I called D. last Thursday to make a date for this past weekend and found she had taken a severe downturn and couldn’t get out of bed. That was startling and somewhat upsetting, as she had been up and around just four days prior.
I felt rattled for a short while, as if there were something I should do. I worried that maybe she would die before I saw her again, and then I reminded myself that there was nothing in particular to be done, and that whatever was going to happen was going to happen.
After work that evening, I went to the Zen Center and meditated in the zendo and also had dinner there prior to the first meeting of an eight-week class I’m taking, taught by Paul Haller. That first session was extremely helpful.

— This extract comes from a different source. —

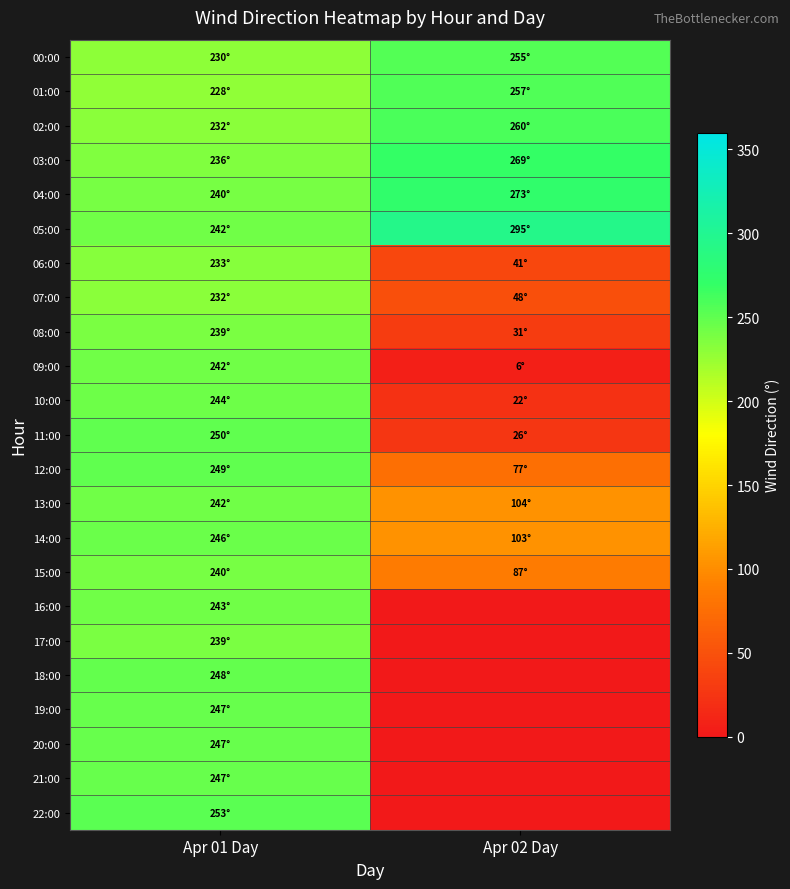

Which series has the largest total across all categories?

05:00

I tend to think that being mindful—aware of a chosen object—is something I can aspire to do and have more and more success with over time: I want to do this thing, and I remember to do it as often as possible.
However, on a day with many mindful moments, I don’t think, “I’m really a mindful person,” and on a day when there are few, I don’t think, “Well, I’m just a mindless person.” Instead, I think, “Wow, the whole day passed with hardly any mindful moments! But I can be awake in this moment, and I can try again tomorrow.”

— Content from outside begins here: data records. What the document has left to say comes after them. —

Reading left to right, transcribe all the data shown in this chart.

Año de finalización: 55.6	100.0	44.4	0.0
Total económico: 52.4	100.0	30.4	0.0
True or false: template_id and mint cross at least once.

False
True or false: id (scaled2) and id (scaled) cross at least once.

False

In contrast, I assume that things like being kind or generous (i.e., things that seem to pertain to emotions) are just ways you fundamentally have to be as a person, or at least, that you have to be in a certain mood. When I fall short, I attribute it to not being in the right mood or, worse, and most of the time, I berate myself for just not being a kind person or a patient person or what have you. Besides being yet another instance of unkindness in and of itself, this hardly sets the stage for success in the future.

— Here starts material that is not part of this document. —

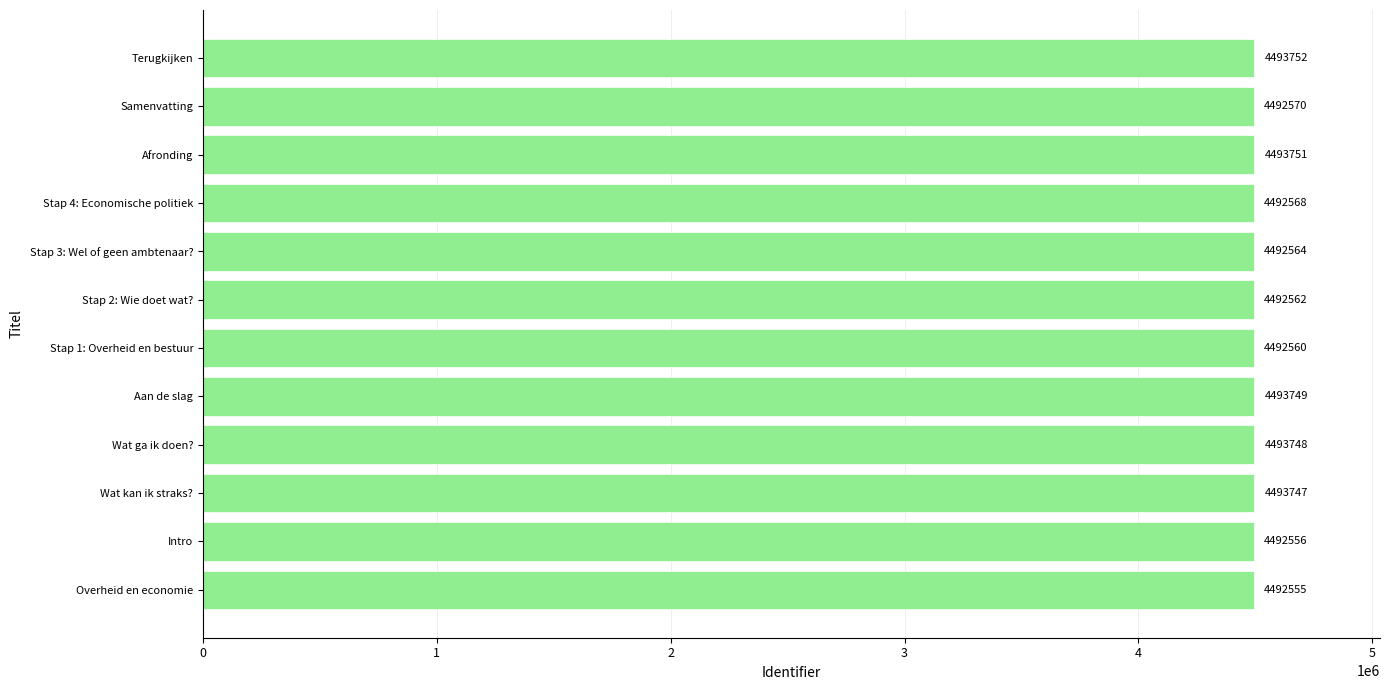

How many categories are shown in the chart?

12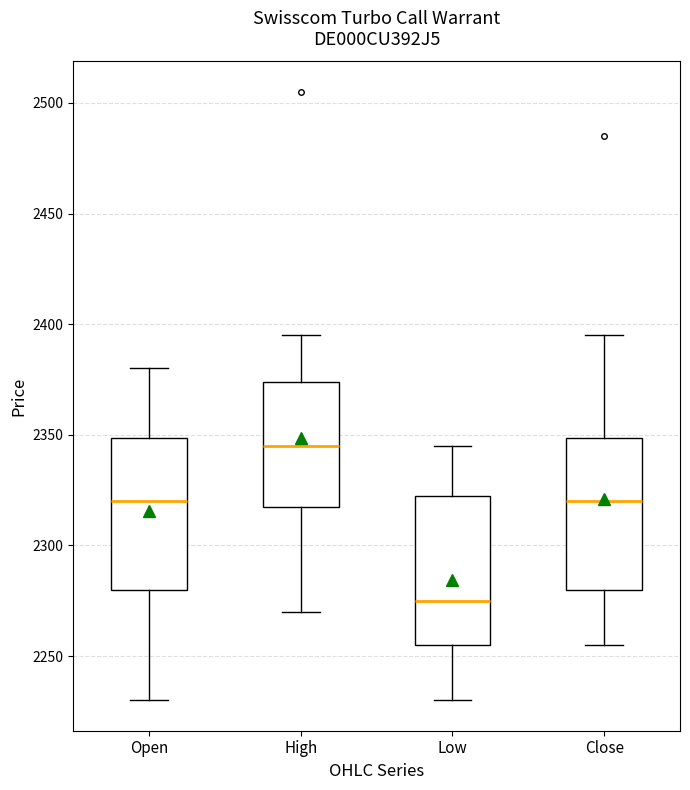

Which box has the highest median line?

High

Something Paul said in that first class made a light bulb go on over my head: While it’s true that being in an affable or calm mood is very helpful, and while it is certainly true that if you practice harmful actions over and over, you will give every evidence of simply being that type of person, I realized that I can undertake the practices of behaving in certain ways just as I undertake the practice of noticing things.
These behaviors can simply be things I try to do as often as possible, with more or less success from day to day, regardless of mood and without taking success or failure personally.
On Friday night, I received a work-related call at 11:30 p.m., well past my bedtime, which kind of threw the whole weekend out of whack, since I then got up three hours later than planned on Saturday. I didn’t see D. this weekend, but she had perked back up and was well enough to go out with friends yesterday.